The U.S. Department of Energy on Monday opened a 60-day public comment on three potential national interest electric transmission corridor designations, known as NIETCs, which would allow the federal government to support and expedite grid expansion projects in those areas.
The three potential NIETCs were chosen from an initial list of 10, published in May. The remaining areas are: the Lake Erie-Canada Corridor, including parts of Lake Erie and Pennsylvania; the Southwestern Grid Connector Corridor, including parts of Colorado, New Mexico, and a “small portion” of western Oklahoma; and the Tribal Energy Access Corridor, including central parts of North Dakota, South Dakota, Nebraska, and five Tribal Reservations.
“A lack of transmission infrastructure can directly contribute to higher electricity prices, more frequent power outages from extreme weather, and longer outages as the grid struggles to come back online,” DOE said. The NIETC process was amended by the 2021 the bipartisan infrastructure law, allowing DOE to identify areas where consumers are harmed, or will be harmed, by a lack of transmission in the area.
Transmission projects located within a NIETC are eligible for federal loans to support development.
Monday’s announcement kicked off a third phase of the designation process, during which DOE will refine geographic boundaries, determine the appropriate level of environmental review for each NIETC, and conduct any environmental reviews required by the National Environmental Policy Act.
“Additionally, DOE is aware of potential impacts to military testing, training, and operations and will continue working with the DoD Military Aviation and Assurance Siting Clearinghouse to address these impacts as these potential NIETCs are further refined in Phase 3,” the agency said.
The three potential NIETCs have been refined and renamed since their initial unveiling in May.
The Lake Erie-Canada corridor would maintain and improve reliability and resilience, and provide interregional connections between Canada and the PJM Interconnection, DOE said. NextEra Energy Transmission’s Lake Erie Connector is one project under development in the area.
The Southwestern Grid Connector Corridor would boost reliability by alleviating congestion, meeting future generation and demand growth, and increasing clean energy integration, DOE said. New transmission in the area would provide cross-interconnection and interregional connections between the Southwest Power Pool and WestConnect regions. NextEra’s Heartland Spirit Connector project and Grid United’s Southline Phase 3 project are both under development in the corridor area, DOE said.
The Tribal Energy Access Corridor would reduce consumer costs, increase clean energy integration, meet future generation and demand growth and facilitate Tribal energy and economic development, DOE said. Transmission under development in the area includes the Transmission and Renewables Interstate Bulk Electric Supply project, which is being developed by the Western Area Power Administration, Basin Electric Power Cooperative, Oceti Sakowin Power Authority and three of its member Tribes, IBEW Local 1250 and Steelhead Americas.
For at least some of the seven potential corridor areas not selected, DOE’s decision was seen as a blessing. The initial NIETC list included a potential 780-mile Midwest-Plains corridor in parts of Illinois, Indiana, Kansas and Missouri.
“Kansans living in the path of this proposed transmission line corridor spoke loud and clear: they do not want the federal government dictating what happens in their backyard,” Kansas Sen. Roger Marshall, R, said in a statement. “Kansans should always determine what is built in Kansas, not federal bureaucrats. This proposal represented a dangerous overreach of federal authority.”
Kansas Rep.

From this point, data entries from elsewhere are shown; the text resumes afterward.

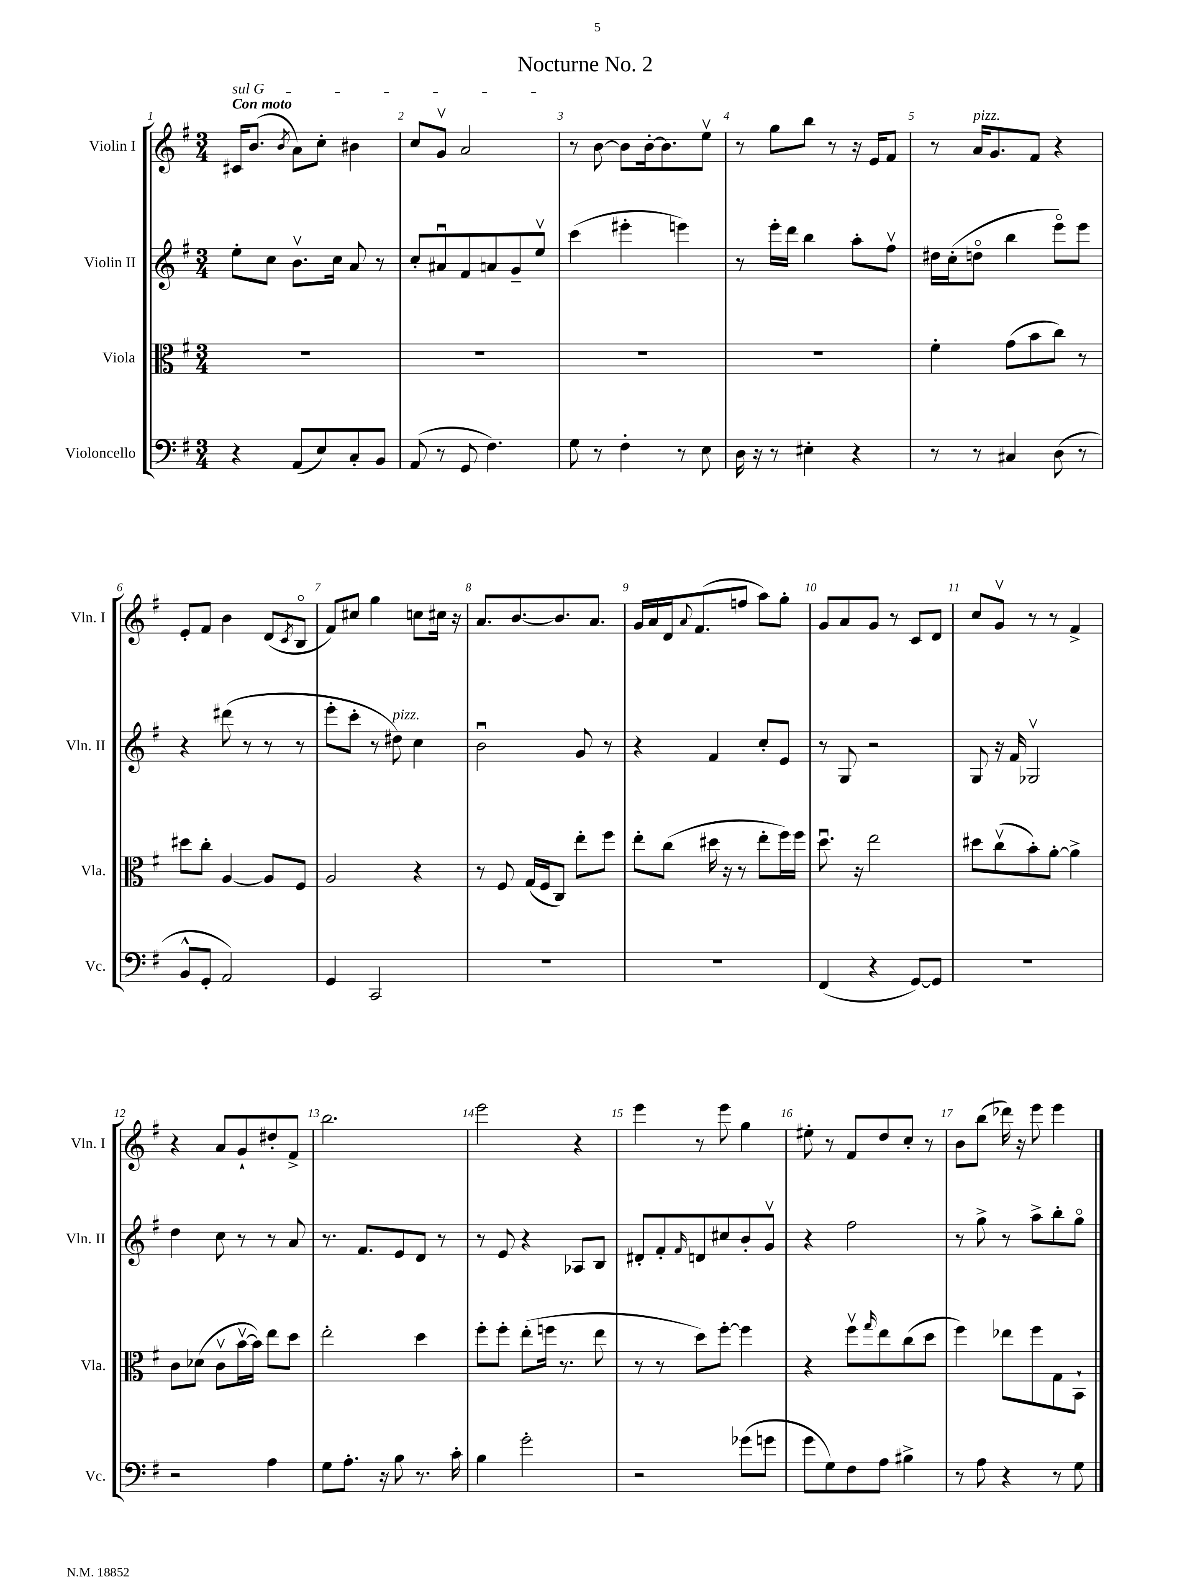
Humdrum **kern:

**kern	**kern	**kern	**kern
*staff4	*staff3	*staff2	*staff1
*clefF4	*clefC3	*clefG2	*clefG2
*k[f#]	*k[f#]	*k[f#]	*k[f#]
*M3/4	*M3/4	*M3/4	*M3/4
4r	2.r	8ee'	16c#
.	.	.	(8.b
.	.	8cc	.
.	.	.	8qb
(8AA	.	8.bv	8a)
8E)	.	.	8cc'
.	.	16cc	.
8C'	.	8a	4b#
8BB	.	8r	.
=	=	=	=
(8AA	2.r	8cc'	8cc
8r	.	8a#u	8gv
8GG	.	8f#	2a
4.F#)	.	8a	.
.	.	8g~	.
.	.	8eev	.
=	=	=	=
8G	2.r	(4ccc	8r
8r	.	.	[8b
4F#'	.	4eee#'	8b]
.	.	.	[16b'
.	.	.	8.b]
8r	.	4eee)	.
8E	.	.	8eev
=	=	=	=
16D	2.r	8r	8r
16r	.	.	.
8r	.	16eee'	8gg
.	.	16ddd	.
4E#'	.	4bb	8bb
.	.	.	8r
4r	.	8aa'	16r
.	.	.	16e
.	.	8ff#v	8f#
=	=	=	=
8r	4f#'	16dd#	8r
.	.	(16cc'	.
8r	.	8ddo	16a
.	.	.	8.g
4C#	(8g	4bb	.
.	8b	.	8f#
(8D	8cc)	8eeeo)	4r
8r	8r	8eee	.
=	=	=	=
8BB^^	8dd#	4r	8e'
8GG'	8cc'	.	8f#
2AA)	[4A	(8ddd#	4b
.	.	8r	.
.	8A]	8r	(8d
.	.	.	8qc
.	8F#	8r	8Bo
=	=	=	=
4GG	2A	8eee'	8f#)
.	.	8ccc'	8cc#
2CC	.	8r	4gg
.	.	8dd#)	.
.	4r	4cc	8cc
.	.	.	16cc#
.	.	.	16r
=	=	=	=
2.r	8r	2bu	8.a
.	8F#	.	.
.	.	.	[8.b
.	(16G	.	.
.	16F#	.	.
.	8C)	.	8.b]
.	8ee'	8g	.
.	.	.	8.a
.	8ff#	8r	.
=	=	=	=
2.r	8ee'	4r	16g
.	.	.	16a
.	(8cc	.	16d
.	.	.	8qqa
.	.	.	(8.f#
.	16dd#	4f#	.
.	16r	.	.
.	8r	.	8ff
.	8ee'	8cc'	8aa)
.	16ff#)	8e	8gg'
.	16ff#	.	.
=	=	=	=
(4FF#	8.ddu	8r	8g
.	.	8G	8a
.	16r	.	.
4r	2ee	2r	8g
.	.	.	8r
[8GG)	.	.	8c
8GG]	.	.	8d
=	=	=	=
2.r	8dd#	8G	8cc
.	(8ccv	16r	8gv
.	.	16f#	.
.	8b')	2G-v	8r
.	[8a'	.	8r
.	4a^]	.	4f#^
=	=	=	=
2r	8c	4dd	4r
.	(8d-	.	.
.	8cv	8cc	8a
.	[16bv	8r	8g`
.	16b])	.	.
4A	8ee	8r	8dd#'
.	8dd	8a	8f#^
=	=	=	=
8G	2ee'	8.r	2.bb
8.A'	.	.	.
.	.	8.f#	.
16r	.	.	.
8B	.	8e	.
8.r	4dd	8d	.
.	.	8r	.
16c'	.	.	.
=	=	=	=
4B	8ff#'	8r	2eee
.	8ff#'	8e	.
2g'	(8ee'	4r	.
.	16ff	.	.
.	8.r	.	.
.	.	8A-	4r
.	8ee	8B	.
=	=	=	=
2r	8r	8d#'	4eee
.	8r	8f#'	.
.	.	16qqf#	.
.	8dd)	8d	8r
.	[8ff#'	8cc#	8eee
(8g-	4ff#]	8b'	4gg
8g	.	8gv	.
=	=	=	=
8g	4r	4r	8ee#'
8G)	.	.	8r
8F#	8ff#v	2ff#	8f#
.	16qqgg	.	.
8A	8ee	.	8dd
4B#^	(8cc	.	8cc'
.	8dd	.	8r
=	=	=	=
8r	4ff#)	8r	8b
8A	.	8gg^	(8bb
4r	8ee-	8r	16ddd-)
.	.	.	16r
.	8ff#	8aa^	8eee
8r	8G	8bb'	4eee
8G	8BB`	8ggo	.
==	==	==	==
*-	*-	*-	*-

Tracey Mann, R, said his state “made it clear from the very beginning that we were not interested in the federal government seizing our private land ... I heard countless concerns from Kansans who were displeased with the Department of Energy’s overly vague proposal and the lack of engagement with landowners.”
The potential 645-mile Delta Plains corridor across portions of Arkansas and Oklahoma was also scrapped.
“Good riddance,” Oklahoma Gov. Kevin Stitt said in a post on X. “Biden’s Department of Energy saw no issue in dangling federal eminent domain over our heads, trampling the private property rights of Oklahomans. Another win for Oklahoma!”